A motorist was killed last night when a tree was uprooted and blown on to his car in some of the worst gales to hit Britain since the great hurricane of 1987.
The most ferocious weather was in the south-west of England and south Wales, where hurricane-force winds blew at a steady 60-70mph, with gusts up to 115mph. Forecasters warned that there would be no let up in wind speeds as fresh gales were due to sweep in from the north-west today.
The driver of the crushed car was fatally injured when a tree crashed on to his vehicle at Gospel End, Wombourne, Staffordshire just before 6pm. He died at the scene but firefighters worked for more than an hour to free his passenger, a woman, who was being treated at Russell Hall Hospital in Dudley throughout the night. Five more people were treated in hospital after a tree fell on their car at Welland, near Malvern, Worcestershire, and another man was injured when his car was hit by a falling tree in Gillingham, Kent.
More than 85,000 homes from Cornwall to Bristol and 50,000 homes across south Wales were left without power, and people in south-coast resorts barricaded themselves inside their homes as waves of up to 40ft lashed over sea defences. Ferry companies cancelled cross-Channel sailings and many roads were blocked by fallen trees, broken road signs and other debris.

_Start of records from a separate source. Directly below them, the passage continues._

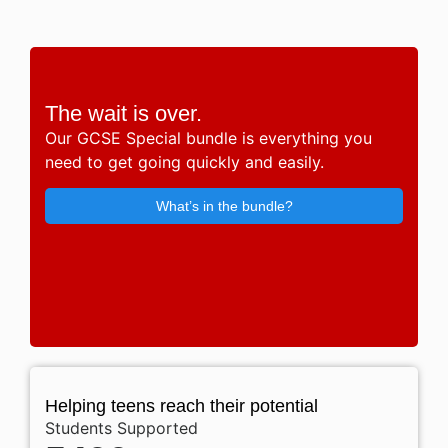
The wait is over.
Our GCSE Special bundle is everything you
need to get going quickly and easily.
What’s in the bundle?
Helping teens reach their potential
Students Supported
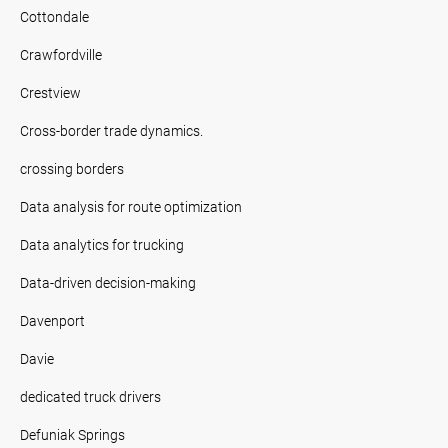
Cottondale
Crawfordville
Crestview
Cross-border trade dynamics.
crossing borders
Data analysis for route optimization
Data analytics for trucking
Data-driven decision-making
Davenport
Davie
dedicated truck drivers
Defuniak Springs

There was widespread structural damage from Devon to the Midlands, landing insurance companies with thousands of New Year claims. In Scotland, there was an avalanche warning in mountains around Glencoe after heavy snowfalls throughout the day. Great Western trains cancelled all services across south Wales.
The AA doubled the number of patrols on overnight duty to 2,800 and advised people to stay at home unless absolutely necessary. In Northern Ireland, lorries were stuck in snow as the province was hit by yet more stormy weather.

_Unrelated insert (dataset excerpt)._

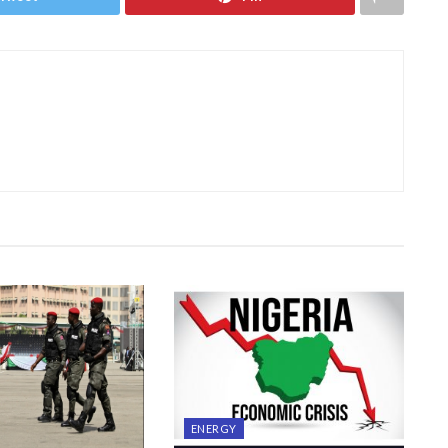
ENERGY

At the height of the storms a gust of 115mph was recorded at Mumbles near Swansea. while a 105mph blast registered on equipment at Portland Bill, Dorset.
Ten fishermen who were stranded aboard their stricken trawler in severe storms 200 miles off the Cornish coast were airlifted to safety last night. The men - nine Spaniards and an Irishman - were winched aboard a Sea King helicopter after their ordeal in 40ft waves. The crew was on board the Sonia Nancy when the trawler's engine failed. They were being towed to safety when a rope connecting them to another trawler snapped.
In Bournemouth, Dorset, the roof of Boscombe Pier was blown into the sea and scores of beach huts were damaged. More than 50 students had to be evacuated from Cranborne House, a high-rise accommodation block in the town, after its roof was blown off.
Further along the south coast the prison ship HMP Weare, moored in Portland Harbour, suffered minor storm damage to its roof but a spokesman said there had been no lapse in security.
An 83-year-old woman last night remained critically ill in hospital after being struck by a large parasol ripped from a flower stall by a violent gust in Cardiff on Saturday. A ferry, sailing from Harwich to the Hook of Holland, was damaged when high winds blew off part of its aerodynamic bows. None of the 900 passengers was injured.
Hundreds of minor roads were blocked across the country by fallen trees and power lines. The QEII bridge at Dartford and the Old River Severn bridge were closed.